# [Document segment]
-- -- --
Theophany in Worship

Both Epiphany and Theophany mean “revelation of the Divine” but they are two different events in the Latin and Eastern Churches.

In the Latin Church, January 6 is the arrival of the Wise Men from the East. They come and “find the house where the Child and His Mother are.” This was traditionally the day for giving presents in much of Europe and Latin America until the American version caught on of giving presents on December 25. Gift-giving is done in imitation of the Three Kings!

In terms of liturgy, the Theophany feast ranks second to Easter and ahead of Christmas. These three each have a complete Vesper Liturgy service for the vigil, particular practices never found with other feasts including celebration of a morning Divine Liturgy, and all three are tied together by the Resurrection.

The commercialization of the Christmas season in the last eighty years in the Western world, and with it the near-complete demolition of Advent as a time of anticipation and conversion, has managed to shove Theophany aside for most Eastern Christians living in the West. This is disastrous for us, for our souls, our liturgical life, and our domestic churches. Theophany is more than the Baptism of Jesus: it is the public announcement of the Holy Trinity in the absolute manifestation of the Divine as God the Father speaks, Jesus is baptized, the Spirit descends. It is the first full revelation of the Trinity and the anchor of Jesus’ public ministry on earth!

The Theophany at Home

January is the season for house blessings. The pastor is invited to come to the family home in order to celebrate this annual rite. Jordan water from the Theophany service should be provided for Father to do the blessing, which ideally starts in the family icon corner. Anything else which needs blessings should be placed there, on a white cloth. The mother has a liturgical role, as she takes a lit candle and leads Father through the house, turning on the electric lights as they go. The family joins in singing the Theophany troparion, either at the icon corner or the family table, or in a little procession. Every room is blessed, and Father does not care whether or not the room is clean.

For protection of the family, all exterior doors are blessed “in the Name of the Father, the Son, and the Holy Spirit” while Father sprinkles holy water In this home-based ritual, the parish priest comes in his role as spiritual father of the faith community, which is why we call priests “Father”, following Saint Paul’s example (Gal. 4:19, 1 Cor. 4:14–15, 2 Tim. 2:1.Titus 1:4, Philem. 10) and St. John throughout his Letters (1 John 2:1, 1 John 2:13–14, 3 John 4). He is able to be welcomed by the family in their own domestic church, the extension of the parish community. It is not a time to worry about the house being spotless: more important is that the family’s interior life is spotless!
-- -- --
# [Recorded data]
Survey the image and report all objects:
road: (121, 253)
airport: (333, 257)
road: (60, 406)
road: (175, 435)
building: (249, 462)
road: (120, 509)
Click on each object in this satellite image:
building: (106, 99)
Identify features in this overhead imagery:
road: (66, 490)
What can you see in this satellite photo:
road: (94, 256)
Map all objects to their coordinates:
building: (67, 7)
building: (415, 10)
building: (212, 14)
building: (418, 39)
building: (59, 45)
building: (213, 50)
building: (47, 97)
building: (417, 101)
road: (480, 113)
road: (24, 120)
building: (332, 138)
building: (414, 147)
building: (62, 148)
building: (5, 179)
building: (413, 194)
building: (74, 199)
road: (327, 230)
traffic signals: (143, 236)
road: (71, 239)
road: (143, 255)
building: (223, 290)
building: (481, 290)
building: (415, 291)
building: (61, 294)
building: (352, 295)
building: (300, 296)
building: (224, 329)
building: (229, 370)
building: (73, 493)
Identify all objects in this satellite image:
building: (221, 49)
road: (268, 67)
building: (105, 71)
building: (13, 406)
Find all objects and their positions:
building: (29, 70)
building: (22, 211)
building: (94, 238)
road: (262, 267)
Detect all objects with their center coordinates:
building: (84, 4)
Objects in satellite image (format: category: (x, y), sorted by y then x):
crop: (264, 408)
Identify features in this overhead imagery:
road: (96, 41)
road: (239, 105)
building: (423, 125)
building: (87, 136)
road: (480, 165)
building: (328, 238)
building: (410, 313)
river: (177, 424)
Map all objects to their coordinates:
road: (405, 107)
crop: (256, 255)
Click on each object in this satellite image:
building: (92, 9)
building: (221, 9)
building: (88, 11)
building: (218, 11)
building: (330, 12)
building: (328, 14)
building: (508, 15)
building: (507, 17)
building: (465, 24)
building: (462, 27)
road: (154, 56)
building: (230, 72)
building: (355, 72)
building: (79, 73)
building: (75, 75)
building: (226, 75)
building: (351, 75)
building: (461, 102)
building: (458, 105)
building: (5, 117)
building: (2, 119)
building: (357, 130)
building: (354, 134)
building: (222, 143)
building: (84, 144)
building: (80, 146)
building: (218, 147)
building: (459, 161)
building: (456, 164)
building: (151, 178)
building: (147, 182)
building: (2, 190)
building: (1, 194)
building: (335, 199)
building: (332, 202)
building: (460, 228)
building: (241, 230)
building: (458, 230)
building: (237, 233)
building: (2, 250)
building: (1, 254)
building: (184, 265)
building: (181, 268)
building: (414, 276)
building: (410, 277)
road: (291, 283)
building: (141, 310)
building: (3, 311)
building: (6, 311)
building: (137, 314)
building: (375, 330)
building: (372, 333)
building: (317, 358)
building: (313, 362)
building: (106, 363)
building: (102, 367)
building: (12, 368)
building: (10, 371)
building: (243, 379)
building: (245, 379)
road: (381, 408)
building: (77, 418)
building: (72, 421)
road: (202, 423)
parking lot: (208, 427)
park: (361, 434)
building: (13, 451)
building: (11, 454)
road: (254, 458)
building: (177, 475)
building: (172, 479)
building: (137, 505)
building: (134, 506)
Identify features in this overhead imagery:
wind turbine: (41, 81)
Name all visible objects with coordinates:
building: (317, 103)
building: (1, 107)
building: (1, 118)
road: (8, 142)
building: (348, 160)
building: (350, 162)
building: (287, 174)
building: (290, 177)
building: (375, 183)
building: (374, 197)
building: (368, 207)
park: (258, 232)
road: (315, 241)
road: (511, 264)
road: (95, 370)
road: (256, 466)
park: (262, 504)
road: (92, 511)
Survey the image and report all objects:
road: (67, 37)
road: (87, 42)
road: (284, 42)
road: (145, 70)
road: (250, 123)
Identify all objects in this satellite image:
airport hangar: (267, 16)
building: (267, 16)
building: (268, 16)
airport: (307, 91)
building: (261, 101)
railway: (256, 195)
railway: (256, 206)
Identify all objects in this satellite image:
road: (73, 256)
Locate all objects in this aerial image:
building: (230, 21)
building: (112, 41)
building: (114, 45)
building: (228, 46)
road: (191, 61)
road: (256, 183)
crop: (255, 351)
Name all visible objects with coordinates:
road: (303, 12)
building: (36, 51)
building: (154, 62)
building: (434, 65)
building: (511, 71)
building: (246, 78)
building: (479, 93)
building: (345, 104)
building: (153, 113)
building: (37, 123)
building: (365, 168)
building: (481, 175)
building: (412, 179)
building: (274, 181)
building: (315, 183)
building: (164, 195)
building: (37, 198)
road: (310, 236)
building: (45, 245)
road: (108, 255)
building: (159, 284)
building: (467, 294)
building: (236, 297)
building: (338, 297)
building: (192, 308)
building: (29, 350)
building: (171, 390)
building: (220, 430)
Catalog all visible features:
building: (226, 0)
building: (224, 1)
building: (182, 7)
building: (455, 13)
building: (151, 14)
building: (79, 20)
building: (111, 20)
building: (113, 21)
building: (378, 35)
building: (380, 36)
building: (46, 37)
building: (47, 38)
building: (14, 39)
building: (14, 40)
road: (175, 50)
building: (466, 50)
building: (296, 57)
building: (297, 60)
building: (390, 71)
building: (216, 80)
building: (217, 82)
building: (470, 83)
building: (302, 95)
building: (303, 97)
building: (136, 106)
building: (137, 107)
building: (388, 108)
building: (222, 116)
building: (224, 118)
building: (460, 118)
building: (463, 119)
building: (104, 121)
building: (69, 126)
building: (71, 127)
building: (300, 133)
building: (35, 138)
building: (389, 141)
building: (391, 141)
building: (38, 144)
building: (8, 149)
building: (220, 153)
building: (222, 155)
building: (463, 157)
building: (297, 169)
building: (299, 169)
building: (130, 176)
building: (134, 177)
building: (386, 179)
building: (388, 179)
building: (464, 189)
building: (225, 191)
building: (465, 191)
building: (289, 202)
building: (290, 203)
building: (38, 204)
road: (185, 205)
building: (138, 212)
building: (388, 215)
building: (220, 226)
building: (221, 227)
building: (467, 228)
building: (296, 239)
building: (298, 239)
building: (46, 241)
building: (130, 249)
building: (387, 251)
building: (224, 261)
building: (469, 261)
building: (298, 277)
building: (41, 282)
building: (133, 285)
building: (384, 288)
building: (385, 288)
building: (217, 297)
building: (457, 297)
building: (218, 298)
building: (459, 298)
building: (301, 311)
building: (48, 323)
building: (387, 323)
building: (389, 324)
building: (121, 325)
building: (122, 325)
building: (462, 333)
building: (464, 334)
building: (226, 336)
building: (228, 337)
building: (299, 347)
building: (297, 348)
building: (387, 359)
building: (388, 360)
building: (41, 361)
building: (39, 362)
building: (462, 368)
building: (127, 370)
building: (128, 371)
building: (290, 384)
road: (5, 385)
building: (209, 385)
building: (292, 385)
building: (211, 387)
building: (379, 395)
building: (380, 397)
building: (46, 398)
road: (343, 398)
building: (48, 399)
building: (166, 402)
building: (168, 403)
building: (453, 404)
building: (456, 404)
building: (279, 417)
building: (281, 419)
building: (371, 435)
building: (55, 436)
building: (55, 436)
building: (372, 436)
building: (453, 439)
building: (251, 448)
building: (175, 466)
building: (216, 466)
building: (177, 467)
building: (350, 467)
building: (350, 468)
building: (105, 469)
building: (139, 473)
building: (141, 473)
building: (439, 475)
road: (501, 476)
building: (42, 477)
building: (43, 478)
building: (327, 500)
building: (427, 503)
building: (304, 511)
-- -- --
# [Set task 1]
According to the passage on Theophany, why are priests called "Father"?
# [Set task 2]
List every Bible reference the passage on Theophany gives for St. John's Letters.
# [Set task 3]
From the passage on Theophany, quote the words from "In the Latin Church, January" to "by the Resurrection.".

# [Solution 1]
In the home blessing, the parish priest comes as the spiritual father of the faith community. Calling priests "Father" follows the example of Saint Paul and of St. John throughout his Letters.

# [Solution 2]
1 John 2:1
1 John 2:13–14
3 John 4

# [Solution 3]
In the Latin Church, January 6 is the arrival of the Wise Men from the East. They come and “find the house where the Child and His Mother are.” This was traditionally the day for giving presents in much of Europe and Latin America until the American version caught on of giving presents on December 25. Gift-giving is done in imitation of the Three Kings!

In terms of liturgy, the Theophany feast ranks second to Easter and ahead of Christmas. These three each have a complete Vesper Liturgy service for the vigil, particular practices never found with other feasts including celebration of a morning Divine Liturgy, and all three are tied together by the Resurrection.